### WORK REQUIRED:
Nothing may be changed. Give the entries below again exactly.

Stored data entries
BEGIN

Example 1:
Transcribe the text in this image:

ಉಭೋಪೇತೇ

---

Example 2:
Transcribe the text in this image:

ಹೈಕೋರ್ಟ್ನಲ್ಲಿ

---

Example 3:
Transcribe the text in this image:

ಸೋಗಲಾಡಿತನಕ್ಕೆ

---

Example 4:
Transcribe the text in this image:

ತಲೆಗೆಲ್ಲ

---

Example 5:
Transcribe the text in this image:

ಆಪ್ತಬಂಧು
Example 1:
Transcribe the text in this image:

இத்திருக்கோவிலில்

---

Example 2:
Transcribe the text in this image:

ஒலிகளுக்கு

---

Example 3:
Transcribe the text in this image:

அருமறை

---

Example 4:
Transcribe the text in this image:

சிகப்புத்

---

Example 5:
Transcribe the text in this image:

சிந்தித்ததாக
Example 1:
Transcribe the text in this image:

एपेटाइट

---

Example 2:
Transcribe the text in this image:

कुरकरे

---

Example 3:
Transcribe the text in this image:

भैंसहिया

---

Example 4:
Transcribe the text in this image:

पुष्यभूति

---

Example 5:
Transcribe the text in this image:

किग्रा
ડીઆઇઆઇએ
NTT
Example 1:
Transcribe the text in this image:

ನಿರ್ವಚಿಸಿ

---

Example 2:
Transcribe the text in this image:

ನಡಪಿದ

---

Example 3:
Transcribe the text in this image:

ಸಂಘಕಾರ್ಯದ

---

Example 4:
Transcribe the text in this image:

END

### SOLUTION BELOW:
Example 1:
Transcribe the text in this image:

ಉಭೋಪೇತೇ

---

Example 2:
Transcribe the text in this image:

ಹೈಕೋರ್ಟ್ನಲ್ಲಿ

---

Example 3:
Transcribe the text in this image:

ಸೋಗಲಾಡಿತನಕ್ಕೆ

---

Example 4:
Transcribe the text in this image:

ತಲೆಗೆಲ್ಲ

---

Example 5:
Transcribe the text in this image:

ಆಪ್ತಬಂಧು
Example 1:
Transcribe the text in this image:

இத்திருக்கோவிலில்

---

Example 2:
Transcribe the text in this image:

ஒலிகளுக்கு

---

Example 3:
Transcribe the text in this image:

அருமறை

---

Example 4:
Transcribe the text in this image:

சிகப்புத்

---

Example 5:
Transcribe the text in this image:

சிந்தித்ததாக
Example 1:
Transcribe the text in this image:

एपेटाइट

---

Example 2:
Transcribe the text in this image:

कुरकरे

---

Example 3:
Transcribe the text in this image:

भैंसहिया

---

Example 4:
Transcribe the text in this image:

पुष्यभूति

---

Example 5:
Transcribe the text in this image:

किग्रा
ડીઆઇઆઇએ
NTT
Example 1:
Transcribe the text in this image:

ನಿರ್ವಚಿಸಿ

---

Example 2:
Transcribe the text in this image:

ನಡಪಿದ

---

Example 3:
Transcribe the text in this image:

ಸಂಘಕಾರ್ಯದ

---

Example 4:
Transcribe the text in this image:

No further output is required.